Word of the Year 2023: AI

Words of the Year: 2023

Posted by Speakeasy News > Wednesday 06 December 2023 > In the News Shine Bright Collège Shine Bright Lycée


'Tis the season for various dictionaries to reveal their “words of the year”. It has been the word on everyone's lips, so it's not surprising that the UK's Collins Dictionary, as well as Australia's Macquarie Dictionary people's choice was AI. But we came across a few we were unfamiliar with, such as "rizz" and "cozzie livs" and we set out to discover more.

Collins defines artificial intelligence, as “the modelling of human mental functions by computer programs.” Ever since ChatGPT was released by OpenAI for public use in December 2022, AI has been on everybody’s lips. And debate has raged about whether many human activities may be phased out by the machines. Along with the long-running strikes by Hollywood screenwriters and actors, in part about their fears of being replaced by AI, and the shock sacking, and then reinstatement, of Sam Altman, as CEO of OpenAI in November, AI has dominated headlines.

Cambridge Dictionaries stayed in the theme, choosing the verb hallucinate but specifically in its meaning “When an artificial intelligence hallucinates, it produces false information.”

For instance, in an example given by Satyen K Bordoloi in an article for sify.com in July, ChatGPT answered a question with the obviously nonsensical (to a human eye): “The world record for crossing the English Channel entirely on foot is held by Christof Wandratsch of Germany, who completed the crossing in 14 hours and 51 minutes on August 14, 2020.”

In this video, Dr Henry Shevlin, an AI Ethicist and Philosopher at the University of Cambridge, discusses what it means for AI to hallucinate and muses over the word we have collectively chosen to describe it:
“It's striking to me that of all the words we could have collectively decided on to describe the mistakes that large language models make we went with 'hallucinate' when existing computer-specific terms like 'glitches' or 'bugs' could have perfectly sufficed. Perhaps we chose this vivid psychological verb because it's so easy to anthropomorphise these systems treating them as if they have minds of their own.”
------------------------------------------------------------------------
### EXERCISE REQUIREMENTS
1. Answer these questions using the words-of-the-year article.
(a) Which two dictionaries picked AI?
(b) Which verb did Cambridge Dictionaries choose?
(c) What position does Dr Henry Shevlin hold, and where?
2. Write out the words-of-the-year article from "Word of the" up to and including "to discover more.".
The data after this article isn't needed for any of the work.
------------------------------------------------------------------------
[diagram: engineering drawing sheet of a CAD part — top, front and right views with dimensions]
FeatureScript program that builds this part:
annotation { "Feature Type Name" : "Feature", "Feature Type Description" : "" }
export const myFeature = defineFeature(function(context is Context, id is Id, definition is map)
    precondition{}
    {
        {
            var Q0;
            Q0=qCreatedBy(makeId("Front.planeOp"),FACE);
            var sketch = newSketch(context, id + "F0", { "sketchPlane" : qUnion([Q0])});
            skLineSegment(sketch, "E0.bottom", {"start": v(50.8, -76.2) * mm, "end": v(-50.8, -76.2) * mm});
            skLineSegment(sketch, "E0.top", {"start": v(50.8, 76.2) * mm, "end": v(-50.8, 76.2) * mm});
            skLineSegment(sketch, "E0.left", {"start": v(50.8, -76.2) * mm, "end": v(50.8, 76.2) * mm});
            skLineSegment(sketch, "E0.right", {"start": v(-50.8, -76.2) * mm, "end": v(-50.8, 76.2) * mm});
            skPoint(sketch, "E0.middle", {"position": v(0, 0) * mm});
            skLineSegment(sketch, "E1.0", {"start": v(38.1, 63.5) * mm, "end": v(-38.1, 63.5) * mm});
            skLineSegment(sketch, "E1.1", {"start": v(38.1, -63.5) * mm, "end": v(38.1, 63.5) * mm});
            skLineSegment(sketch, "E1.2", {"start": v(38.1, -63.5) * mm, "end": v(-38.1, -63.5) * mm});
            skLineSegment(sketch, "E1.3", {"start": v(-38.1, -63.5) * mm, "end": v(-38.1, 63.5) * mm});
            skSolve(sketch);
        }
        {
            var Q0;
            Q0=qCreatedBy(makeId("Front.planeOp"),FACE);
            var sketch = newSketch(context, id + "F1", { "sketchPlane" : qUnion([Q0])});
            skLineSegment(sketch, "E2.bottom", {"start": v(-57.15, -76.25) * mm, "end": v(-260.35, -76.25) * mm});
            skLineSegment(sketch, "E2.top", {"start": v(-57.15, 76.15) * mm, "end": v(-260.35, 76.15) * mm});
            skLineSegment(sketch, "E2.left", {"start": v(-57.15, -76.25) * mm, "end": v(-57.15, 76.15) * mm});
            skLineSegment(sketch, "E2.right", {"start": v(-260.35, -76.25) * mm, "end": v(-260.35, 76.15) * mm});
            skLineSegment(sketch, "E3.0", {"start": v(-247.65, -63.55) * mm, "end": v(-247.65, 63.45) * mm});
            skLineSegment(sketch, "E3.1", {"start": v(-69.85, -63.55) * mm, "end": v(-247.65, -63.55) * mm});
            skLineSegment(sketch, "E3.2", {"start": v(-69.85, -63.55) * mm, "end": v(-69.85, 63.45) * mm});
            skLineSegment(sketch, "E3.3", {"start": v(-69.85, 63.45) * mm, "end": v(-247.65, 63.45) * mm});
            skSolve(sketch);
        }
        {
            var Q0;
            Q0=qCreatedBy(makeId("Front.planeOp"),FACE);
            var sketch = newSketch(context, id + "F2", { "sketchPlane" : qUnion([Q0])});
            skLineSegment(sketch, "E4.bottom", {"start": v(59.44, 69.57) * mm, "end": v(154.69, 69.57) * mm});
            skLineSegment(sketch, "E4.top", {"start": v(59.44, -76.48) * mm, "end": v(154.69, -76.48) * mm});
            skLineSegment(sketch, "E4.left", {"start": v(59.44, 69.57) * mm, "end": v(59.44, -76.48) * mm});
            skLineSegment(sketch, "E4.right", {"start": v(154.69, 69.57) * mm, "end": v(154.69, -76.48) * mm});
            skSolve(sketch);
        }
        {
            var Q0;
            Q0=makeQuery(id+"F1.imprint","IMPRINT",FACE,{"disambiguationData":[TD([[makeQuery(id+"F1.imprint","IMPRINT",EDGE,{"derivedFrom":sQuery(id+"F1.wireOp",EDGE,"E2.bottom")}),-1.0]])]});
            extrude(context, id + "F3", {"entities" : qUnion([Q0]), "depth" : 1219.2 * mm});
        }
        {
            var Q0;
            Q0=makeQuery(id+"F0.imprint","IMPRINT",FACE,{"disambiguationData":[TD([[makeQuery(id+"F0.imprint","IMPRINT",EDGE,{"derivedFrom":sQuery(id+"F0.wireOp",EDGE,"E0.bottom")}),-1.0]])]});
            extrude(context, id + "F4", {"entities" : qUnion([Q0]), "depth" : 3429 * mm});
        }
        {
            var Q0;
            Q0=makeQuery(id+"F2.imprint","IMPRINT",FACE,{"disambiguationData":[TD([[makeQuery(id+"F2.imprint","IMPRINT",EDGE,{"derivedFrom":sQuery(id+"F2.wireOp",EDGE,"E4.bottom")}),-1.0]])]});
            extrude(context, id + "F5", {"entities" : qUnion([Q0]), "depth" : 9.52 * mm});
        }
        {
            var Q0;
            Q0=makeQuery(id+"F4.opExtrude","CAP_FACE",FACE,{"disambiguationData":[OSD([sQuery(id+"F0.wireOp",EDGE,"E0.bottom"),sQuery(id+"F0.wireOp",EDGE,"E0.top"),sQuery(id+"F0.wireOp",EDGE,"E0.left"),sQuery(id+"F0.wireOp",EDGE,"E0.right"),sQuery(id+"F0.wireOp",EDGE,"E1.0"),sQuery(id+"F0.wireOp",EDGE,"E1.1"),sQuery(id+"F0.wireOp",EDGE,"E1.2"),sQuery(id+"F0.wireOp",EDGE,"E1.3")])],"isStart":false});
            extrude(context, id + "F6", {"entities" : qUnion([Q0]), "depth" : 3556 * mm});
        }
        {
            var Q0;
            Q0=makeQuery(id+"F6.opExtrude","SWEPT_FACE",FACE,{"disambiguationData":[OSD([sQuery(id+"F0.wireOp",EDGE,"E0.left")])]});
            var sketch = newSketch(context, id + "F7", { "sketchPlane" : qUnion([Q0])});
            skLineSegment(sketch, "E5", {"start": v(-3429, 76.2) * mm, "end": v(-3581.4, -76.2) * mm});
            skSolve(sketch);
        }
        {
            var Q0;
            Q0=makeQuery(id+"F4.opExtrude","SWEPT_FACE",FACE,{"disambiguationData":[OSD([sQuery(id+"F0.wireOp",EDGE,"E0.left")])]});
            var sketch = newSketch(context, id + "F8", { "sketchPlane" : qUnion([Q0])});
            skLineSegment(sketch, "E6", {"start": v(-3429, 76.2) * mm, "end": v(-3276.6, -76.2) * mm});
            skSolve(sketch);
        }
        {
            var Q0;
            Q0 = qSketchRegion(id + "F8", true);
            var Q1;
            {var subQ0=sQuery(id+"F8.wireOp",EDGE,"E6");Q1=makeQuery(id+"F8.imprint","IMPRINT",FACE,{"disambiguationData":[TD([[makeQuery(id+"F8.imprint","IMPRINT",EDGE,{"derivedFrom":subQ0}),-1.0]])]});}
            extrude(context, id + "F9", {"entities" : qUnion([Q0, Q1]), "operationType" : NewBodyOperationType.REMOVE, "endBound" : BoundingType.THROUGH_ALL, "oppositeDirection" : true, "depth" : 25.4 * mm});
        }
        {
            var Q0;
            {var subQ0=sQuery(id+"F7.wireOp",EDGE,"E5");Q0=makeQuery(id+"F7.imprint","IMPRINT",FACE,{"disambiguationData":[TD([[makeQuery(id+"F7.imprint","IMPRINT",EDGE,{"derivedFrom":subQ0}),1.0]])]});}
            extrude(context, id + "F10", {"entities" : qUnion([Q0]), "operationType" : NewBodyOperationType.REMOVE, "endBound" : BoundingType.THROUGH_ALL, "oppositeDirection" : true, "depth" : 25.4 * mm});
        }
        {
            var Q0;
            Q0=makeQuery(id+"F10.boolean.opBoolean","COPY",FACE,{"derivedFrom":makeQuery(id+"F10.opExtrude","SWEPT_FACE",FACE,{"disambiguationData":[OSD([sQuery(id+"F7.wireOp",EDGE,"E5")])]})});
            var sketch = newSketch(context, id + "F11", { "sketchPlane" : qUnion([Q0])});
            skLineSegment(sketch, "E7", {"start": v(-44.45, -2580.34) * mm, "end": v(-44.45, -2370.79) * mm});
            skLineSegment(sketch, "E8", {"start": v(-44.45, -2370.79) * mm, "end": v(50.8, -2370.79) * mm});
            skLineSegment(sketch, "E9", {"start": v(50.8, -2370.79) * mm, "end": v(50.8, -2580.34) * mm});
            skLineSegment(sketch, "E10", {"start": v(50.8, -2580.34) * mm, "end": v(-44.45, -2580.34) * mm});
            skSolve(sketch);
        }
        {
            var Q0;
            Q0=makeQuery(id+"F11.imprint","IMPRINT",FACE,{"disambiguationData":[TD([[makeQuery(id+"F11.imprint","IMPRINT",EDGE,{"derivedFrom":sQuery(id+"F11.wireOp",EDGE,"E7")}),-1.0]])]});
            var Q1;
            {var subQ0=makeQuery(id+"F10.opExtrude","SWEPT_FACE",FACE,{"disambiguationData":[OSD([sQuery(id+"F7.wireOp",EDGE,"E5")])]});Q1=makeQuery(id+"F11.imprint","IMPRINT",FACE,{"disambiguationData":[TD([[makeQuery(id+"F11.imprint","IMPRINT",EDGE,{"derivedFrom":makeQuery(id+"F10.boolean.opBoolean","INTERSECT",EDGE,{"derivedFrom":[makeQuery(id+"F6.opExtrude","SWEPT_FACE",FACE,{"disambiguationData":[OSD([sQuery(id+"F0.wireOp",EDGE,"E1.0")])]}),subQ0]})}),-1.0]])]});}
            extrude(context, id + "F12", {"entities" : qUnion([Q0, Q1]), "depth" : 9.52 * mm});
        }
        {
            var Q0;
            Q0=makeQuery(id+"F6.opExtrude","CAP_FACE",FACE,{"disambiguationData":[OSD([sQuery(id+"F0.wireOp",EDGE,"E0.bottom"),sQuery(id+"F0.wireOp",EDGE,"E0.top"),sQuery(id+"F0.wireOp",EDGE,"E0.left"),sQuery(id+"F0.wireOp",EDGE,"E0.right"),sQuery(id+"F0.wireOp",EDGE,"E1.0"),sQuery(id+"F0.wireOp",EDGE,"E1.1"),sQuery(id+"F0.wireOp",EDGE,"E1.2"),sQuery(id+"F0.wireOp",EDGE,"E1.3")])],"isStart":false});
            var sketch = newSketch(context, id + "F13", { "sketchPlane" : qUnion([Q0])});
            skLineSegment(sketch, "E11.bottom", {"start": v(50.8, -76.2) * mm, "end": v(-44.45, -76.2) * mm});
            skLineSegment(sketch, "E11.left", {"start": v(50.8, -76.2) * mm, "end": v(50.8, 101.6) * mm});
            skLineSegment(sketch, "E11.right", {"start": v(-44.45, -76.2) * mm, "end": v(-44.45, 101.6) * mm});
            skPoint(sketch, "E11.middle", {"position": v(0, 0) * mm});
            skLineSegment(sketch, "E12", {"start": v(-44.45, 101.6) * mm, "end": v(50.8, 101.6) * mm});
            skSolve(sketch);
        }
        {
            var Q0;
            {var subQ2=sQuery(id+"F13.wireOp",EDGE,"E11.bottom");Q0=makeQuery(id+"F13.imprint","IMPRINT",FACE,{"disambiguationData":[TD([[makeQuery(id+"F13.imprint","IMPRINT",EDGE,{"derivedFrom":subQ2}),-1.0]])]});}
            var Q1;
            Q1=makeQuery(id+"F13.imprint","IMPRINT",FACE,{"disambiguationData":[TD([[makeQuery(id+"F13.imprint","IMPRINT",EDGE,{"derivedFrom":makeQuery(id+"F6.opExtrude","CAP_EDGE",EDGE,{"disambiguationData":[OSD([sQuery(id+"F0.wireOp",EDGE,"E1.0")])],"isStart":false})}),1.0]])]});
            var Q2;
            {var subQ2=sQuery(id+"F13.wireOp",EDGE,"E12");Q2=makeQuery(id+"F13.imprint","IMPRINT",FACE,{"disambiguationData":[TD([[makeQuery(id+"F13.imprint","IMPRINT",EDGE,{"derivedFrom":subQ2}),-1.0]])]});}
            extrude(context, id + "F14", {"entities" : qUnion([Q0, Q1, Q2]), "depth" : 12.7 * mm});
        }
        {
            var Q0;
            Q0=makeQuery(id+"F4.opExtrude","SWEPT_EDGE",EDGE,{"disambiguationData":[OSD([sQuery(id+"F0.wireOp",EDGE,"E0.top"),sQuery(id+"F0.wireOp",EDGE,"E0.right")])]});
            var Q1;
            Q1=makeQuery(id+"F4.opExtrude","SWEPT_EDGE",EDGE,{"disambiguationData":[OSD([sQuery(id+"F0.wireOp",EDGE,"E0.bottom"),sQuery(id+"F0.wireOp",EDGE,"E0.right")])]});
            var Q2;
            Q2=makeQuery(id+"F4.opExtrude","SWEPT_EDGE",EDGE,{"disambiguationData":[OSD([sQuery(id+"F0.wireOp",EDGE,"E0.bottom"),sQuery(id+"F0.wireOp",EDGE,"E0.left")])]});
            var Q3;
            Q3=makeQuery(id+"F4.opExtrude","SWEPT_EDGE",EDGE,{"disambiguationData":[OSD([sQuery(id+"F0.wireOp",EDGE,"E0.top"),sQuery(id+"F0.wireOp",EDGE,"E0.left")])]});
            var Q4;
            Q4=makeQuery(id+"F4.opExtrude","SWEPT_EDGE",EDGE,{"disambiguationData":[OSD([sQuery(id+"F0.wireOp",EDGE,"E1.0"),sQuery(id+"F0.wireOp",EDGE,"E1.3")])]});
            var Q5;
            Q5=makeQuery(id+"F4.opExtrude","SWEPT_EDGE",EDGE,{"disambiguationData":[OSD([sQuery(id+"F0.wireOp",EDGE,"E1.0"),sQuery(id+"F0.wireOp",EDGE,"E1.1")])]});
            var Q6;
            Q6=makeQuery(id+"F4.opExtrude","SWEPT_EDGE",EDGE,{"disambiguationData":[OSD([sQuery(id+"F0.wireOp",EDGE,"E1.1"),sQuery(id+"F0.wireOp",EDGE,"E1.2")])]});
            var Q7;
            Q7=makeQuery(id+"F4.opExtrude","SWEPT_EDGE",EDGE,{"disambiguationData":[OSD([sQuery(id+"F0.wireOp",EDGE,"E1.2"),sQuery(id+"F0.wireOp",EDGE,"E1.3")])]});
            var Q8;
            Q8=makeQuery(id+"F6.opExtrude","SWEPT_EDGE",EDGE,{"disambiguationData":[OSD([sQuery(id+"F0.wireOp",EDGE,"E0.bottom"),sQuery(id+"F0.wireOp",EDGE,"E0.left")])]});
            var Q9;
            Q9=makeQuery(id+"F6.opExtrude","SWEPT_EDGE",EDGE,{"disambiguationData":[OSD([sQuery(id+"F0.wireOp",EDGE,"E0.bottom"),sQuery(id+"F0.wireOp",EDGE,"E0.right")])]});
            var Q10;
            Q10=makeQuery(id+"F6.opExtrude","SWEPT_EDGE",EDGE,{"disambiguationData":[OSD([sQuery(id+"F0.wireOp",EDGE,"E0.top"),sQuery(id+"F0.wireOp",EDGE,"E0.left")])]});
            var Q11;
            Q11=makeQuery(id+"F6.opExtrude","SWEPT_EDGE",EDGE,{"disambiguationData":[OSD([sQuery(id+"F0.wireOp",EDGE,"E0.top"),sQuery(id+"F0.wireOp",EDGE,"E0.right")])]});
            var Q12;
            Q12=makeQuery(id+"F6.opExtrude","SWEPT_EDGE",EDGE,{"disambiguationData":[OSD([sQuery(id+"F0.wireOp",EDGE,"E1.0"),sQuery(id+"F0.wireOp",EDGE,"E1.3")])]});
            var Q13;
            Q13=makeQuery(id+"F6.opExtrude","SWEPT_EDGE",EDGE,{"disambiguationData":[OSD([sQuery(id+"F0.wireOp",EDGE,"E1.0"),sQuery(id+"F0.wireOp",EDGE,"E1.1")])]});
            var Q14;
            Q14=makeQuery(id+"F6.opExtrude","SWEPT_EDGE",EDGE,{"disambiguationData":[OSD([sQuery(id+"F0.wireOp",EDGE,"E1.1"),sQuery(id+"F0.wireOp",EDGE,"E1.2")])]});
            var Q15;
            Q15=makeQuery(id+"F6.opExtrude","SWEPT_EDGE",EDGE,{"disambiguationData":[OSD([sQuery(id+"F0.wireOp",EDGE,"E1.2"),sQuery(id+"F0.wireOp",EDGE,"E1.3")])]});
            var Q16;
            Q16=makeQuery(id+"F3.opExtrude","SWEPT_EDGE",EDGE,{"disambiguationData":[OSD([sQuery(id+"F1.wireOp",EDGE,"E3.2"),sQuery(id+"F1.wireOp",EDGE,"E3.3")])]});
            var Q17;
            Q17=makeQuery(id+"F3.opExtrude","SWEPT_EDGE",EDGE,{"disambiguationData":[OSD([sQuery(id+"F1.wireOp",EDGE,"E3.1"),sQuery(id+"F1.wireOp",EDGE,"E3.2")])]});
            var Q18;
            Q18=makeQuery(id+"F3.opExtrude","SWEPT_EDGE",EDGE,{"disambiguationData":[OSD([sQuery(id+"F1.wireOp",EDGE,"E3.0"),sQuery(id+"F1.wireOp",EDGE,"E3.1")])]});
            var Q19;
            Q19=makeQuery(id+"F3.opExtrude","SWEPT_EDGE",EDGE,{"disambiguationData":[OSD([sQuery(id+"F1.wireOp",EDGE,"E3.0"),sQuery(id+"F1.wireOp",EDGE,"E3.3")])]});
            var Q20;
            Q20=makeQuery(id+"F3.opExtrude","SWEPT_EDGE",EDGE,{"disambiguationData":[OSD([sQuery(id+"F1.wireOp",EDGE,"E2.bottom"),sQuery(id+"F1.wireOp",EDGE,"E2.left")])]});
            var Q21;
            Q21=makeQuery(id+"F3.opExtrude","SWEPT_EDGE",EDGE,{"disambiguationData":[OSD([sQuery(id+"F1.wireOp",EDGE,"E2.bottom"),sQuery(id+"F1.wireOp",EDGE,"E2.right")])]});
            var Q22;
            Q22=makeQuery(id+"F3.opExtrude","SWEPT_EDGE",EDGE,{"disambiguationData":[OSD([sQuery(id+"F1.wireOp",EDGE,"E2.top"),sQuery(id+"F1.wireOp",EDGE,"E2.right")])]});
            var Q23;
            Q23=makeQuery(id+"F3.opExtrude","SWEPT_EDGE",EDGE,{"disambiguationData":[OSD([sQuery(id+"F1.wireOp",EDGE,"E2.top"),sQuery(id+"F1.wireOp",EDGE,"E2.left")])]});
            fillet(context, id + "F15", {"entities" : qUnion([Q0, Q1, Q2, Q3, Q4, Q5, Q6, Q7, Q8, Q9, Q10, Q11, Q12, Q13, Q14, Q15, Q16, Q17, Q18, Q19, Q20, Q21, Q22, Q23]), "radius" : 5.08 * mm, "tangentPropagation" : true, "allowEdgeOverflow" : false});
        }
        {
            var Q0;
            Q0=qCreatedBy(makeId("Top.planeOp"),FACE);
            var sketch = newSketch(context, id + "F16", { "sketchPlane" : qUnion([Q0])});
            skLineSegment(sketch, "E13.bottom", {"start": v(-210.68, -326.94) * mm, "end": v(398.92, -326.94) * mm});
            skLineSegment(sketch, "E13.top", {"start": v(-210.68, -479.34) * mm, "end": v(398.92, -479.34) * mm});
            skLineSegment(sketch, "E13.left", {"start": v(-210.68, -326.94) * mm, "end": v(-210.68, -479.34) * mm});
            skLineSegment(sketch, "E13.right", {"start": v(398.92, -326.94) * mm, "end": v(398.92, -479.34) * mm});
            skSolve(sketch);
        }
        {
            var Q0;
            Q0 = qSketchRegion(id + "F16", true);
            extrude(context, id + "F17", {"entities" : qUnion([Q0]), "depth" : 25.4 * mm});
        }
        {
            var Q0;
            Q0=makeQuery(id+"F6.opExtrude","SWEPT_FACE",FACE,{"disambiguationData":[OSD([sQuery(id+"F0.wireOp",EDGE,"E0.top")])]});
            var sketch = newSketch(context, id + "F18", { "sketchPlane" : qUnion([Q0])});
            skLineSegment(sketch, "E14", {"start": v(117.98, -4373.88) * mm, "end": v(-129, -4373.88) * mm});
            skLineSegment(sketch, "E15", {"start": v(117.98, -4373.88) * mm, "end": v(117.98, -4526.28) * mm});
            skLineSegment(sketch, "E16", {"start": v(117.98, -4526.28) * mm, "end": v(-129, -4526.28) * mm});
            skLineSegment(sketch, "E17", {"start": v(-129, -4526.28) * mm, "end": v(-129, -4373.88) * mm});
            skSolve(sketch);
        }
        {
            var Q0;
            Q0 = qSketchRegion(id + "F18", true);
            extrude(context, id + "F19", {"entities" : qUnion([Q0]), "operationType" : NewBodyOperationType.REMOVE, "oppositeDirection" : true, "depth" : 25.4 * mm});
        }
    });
------------------------------------------------------------------------
### YOUR WRITTEN ANSWERS
1.
(a) The UK's Collins Dictionary and Australia's Macquarie Dictionary, as its people's choice.
(b) Hallucinate.
(c) He is an AI Ethicist and Philosopher at the University of Cambridge.

2.
Word of the Year 2023: AI

Words of the Year: 2023

Posted by Speakeasy News > Wednesday 06 December 2023 > In the News Shine Bright Collège Shine Bright Lycée


'Tis the season for various dictionaries to reveal their “words of the year”. It has been the word on everyone's lips, so it's not surprising that the UK's Collins Dictionary, as well as Australia's Macquarie Dictionary people's choice was AI. But we came across a few we were unfamiliar with, such as "rizz" and "cozzie livs" and we set out to discover more.